NEW YORK — The puzzles the Tony Award-winning British director Michael Grandage has to sort out in his latest project are not the kind they train you for in a high-toned London drama school.

For example: dealing with a character with a carrot nose who’s prone to melting.

But when the project is “Frozen,” a stage version of the 2013 animated Disney film that made $1.3 billion at the worldwide box office, you sure as heck better have beloved figures such as Olaf the Snowman down, er, cold. So, in a ritual developed over the 17 months that Grandage and his team have been working on the musical — whose cost he hasn’t even wanted the entertainment company to tell him — much back-to-the-drawing-board discussion revolved around giving flesh to the movie’s whimsical creatures. As well as a thousand other design and dramaturgical elements to satisfy the legions of fans who Disney hopes will storm the ramparts of Broadway’s St. James Theatre, where performances began Thursday.

Olaf the Snowman, Sven the Reindeer, all those mystical trolls who live deep in the Scandinavian woods of Elsa and Anna’s meteorologically challenged kingdom of Arendelle: It was the task of Grandage — a man wholly new to the Disney empire and who had never directed an original musical — to take the ingredients of a mega-triumph and, well, merely whip up another one.

No pressure! 

Grandage recalls the importance that executives such as Thomas Schumacher, Disney Theatrical Productions president and producer, placed on getting “Frozen” right: “ ‘It’s a big property for us,’ they said, ‘And we’d like it to not depart too much from what’s out there. But it’s over to you, how to reimagine it.’”

Which brings us back to Olaf, voiced in the movie by “The Book of Mormon” veteran Josh Gad and depicted by Disney’s animators as three independently mobile balls of heartwarmingly mischievous snow. “That’s your first question when you do a stage version,” Grandage says, taking a break from rehearsals to talk on a recent weekend morning. “Do you do Olaf as a man in a costume like in Times Square?” he asks, laughing. “Or do you do a puppet?”

The answer, as often evolves in the best of Disney’s stage adaptations of its animated movie musicals, is a hybrid product of adult perspiration and child-friendly inspiration. The fusion of man (actor Greg Hildreth) and puppet arrived at, Grandage says, “invites you, the audience, to see Olaf through a person, because you’ve got the face of a real actor doing proper acting, and this puppet that sits in front of him. So you’ve a duality of both an iconic picture of an Olaf, with a human face operating and living through him.” 

Disney likes to hire directors who don’t just reorchestrate, but also can cogitate freshly about what on the surface might merely seem easily digested fairy tales rendered immaculately on celluloid. This has not always translated into success on Broadway: Think of opera director Francesca Zambello’s overproduced “The Little Mermaid” or design auteur Bob Crowley’s turgid “Tarzan.” When it does work, though, as in Julie Taymor’s visually ravishing “The Lion King,” the enchanting results fulfill the artistic mission the company has striven to uphold as it continues the tradition of big-time transferences from screen to stage it commenced with “Beauty and the Beast” in 1994.

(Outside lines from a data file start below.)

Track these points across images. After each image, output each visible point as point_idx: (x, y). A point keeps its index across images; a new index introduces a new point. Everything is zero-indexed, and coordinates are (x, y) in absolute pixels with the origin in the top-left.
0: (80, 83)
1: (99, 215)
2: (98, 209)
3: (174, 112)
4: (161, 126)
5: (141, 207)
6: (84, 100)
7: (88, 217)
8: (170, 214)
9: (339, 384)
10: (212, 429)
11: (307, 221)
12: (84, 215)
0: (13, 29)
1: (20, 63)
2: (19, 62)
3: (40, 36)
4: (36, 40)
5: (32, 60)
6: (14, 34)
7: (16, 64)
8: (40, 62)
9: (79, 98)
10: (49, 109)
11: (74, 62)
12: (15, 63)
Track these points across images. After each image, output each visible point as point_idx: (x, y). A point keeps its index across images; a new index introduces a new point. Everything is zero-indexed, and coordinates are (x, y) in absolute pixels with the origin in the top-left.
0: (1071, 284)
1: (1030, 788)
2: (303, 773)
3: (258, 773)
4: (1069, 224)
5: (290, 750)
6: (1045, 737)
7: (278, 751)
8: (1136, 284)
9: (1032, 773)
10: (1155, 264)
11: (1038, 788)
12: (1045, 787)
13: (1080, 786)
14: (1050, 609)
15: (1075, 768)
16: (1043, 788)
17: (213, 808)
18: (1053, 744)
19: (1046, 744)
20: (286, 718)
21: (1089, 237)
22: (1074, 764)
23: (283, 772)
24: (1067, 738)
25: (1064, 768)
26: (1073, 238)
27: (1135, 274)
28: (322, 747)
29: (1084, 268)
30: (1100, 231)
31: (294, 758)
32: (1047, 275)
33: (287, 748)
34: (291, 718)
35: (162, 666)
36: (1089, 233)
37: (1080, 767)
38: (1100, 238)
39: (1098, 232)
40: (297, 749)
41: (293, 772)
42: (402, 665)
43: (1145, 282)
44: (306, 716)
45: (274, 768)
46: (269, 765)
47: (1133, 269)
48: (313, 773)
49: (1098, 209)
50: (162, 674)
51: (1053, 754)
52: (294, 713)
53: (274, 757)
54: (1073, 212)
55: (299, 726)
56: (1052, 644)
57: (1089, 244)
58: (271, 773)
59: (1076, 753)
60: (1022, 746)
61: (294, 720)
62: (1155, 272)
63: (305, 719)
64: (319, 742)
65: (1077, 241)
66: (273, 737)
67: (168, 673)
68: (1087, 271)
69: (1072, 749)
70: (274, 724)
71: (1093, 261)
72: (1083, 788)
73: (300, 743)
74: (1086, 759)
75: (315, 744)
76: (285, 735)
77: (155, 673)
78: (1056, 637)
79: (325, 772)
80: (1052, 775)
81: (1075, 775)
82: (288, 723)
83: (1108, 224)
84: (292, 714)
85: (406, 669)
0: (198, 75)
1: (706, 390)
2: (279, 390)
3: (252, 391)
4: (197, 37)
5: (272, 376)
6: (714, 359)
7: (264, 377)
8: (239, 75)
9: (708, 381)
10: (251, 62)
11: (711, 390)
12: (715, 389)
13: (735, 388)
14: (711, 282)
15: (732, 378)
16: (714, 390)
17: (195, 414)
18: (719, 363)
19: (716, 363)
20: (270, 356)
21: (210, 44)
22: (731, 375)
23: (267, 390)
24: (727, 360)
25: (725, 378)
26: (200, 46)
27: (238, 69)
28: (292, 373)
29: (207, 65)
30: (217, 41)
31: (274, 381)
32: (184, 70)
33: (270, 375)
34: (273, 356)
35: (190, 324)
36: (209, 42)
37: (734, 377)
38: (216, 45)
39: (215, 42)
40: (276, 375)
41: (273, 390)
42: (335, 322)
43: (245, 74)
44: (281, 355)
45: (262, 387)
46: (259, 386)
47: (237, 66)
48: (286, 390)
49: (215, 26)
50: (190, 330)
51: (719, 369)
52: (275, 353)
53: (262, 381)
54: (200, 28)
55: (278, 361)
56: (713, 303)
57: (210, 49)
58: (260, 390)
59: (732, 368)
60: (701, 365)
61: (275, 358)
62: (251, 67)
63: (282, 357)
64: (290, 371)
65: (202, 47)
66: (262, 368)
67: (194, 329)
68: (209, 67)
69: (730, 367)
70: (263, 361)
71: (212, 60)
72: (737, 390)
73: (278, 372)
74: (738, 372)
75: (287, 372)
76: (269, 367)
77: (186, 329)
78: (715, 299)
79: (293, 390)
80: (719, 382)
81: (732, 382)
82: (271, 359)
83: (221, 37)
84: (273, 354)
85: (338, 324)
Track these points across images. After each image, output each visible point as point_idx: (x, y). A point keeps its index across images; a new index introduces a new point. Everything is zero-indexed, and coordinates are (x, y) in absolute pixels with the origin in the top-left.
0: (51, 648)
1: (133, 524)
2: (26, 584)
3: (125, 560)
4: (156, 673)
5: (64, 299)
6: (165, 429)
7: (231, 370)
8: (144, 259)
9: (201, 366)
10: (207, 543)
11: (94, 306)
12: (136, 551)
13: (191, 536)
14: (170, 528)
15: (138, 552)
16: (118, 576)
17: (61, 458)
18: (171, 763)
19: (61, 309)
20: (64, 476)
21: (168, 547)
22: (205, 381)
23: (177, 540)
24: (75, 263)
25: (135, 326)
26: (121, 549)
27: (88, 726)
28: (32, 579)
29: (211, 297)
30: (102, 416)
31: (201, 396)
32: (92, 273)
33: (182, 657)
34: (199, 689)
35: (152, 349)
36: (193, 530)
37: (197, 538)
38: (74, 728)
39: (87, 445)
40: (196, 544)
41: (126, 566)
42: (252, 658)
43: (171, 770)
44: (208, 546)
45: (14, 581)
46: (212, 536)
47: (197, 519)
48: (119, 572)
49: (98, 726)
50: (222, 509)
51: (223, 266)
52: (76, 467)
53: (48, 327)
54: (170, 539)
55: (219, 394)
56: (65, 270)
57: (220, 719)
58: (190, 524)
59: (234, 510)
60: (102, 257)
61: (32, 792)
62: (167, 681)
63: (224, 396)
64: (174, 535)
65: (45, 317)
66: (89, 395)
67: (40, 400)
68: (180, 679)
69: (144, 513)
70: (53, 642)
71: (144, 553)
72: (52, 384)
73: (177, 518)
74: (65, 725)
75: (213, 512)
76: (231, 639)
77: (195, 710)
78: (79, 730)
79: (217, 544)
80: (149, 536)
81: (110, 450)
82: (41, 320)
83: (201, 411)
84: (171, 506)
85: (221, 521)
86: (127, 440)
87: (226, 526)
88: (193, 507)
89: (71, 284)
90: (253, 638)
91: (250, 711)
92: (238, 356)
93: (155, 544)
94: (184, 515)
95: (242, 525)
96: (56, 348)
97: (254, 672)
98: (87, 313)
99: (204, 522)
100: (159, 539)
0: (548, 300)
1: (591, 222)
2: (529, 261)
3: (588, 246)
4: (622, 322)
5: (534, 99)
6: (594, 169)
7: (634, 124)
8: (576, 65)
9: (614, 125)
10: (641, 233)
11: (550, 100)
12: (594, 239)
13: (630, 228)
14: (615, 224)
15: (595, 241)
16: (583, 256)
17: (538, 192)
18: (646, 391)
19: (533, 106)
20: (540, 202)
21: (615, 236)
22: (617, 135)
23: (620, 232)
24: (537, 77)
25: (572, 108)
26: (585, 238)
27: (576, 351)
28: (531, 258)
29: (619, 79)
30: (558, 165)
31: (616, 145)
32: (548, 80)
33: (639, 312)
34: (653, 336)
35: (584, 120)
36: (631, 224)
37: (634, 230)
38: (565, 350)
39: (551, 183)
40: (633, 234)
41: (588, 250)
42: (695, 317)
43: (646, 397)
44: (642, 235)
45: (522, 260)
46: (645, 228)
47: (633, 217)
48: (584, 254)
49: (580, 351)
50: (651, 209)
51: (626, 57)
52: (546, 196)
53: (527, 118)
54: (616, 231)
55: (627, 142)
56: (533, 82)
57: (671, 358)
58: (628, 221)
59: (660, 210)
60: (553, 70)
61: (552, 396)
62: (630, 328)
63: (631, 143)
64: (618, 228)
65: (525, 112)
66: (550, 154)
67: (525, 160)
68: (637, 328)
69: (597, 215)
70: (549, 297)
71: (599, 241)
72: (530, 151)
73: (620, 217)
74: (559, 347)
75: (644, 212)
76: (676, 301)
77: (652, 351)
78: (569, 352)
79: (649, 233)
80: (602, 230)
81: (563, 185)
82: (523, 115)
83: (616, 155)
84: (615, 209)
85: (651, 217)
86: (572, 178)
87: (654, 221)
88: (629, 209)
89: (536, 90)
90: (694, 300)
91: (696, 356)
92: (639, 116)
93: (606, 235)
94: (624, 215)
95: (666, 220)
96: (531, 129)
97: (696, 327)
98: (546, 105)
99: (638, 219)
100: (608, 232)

For Grandage, the challenge has not only been to accept the magnitude of expectation fans of the movie would bring into the theater — “You realized you were taking on something that has seeped so deeply into the consciousness of people globally” — but also to bring to the fore an emotionality better suited to characters in three dimensions.

 “It’s a show that’s very much about a family in trauma,” says Kristen Anderson-Lopez, who with her husband, Robert Lopez, wrote the score for the film and added more than a dozen other songs for the Broadway version, which of course retains the Oscar-winning “Let It Go.” That was sung on screen by Idina Menzel as the tormented Elsa, the young queen cursed with an ice-making power that bedevils her subjects and sends her into self-imposed exile.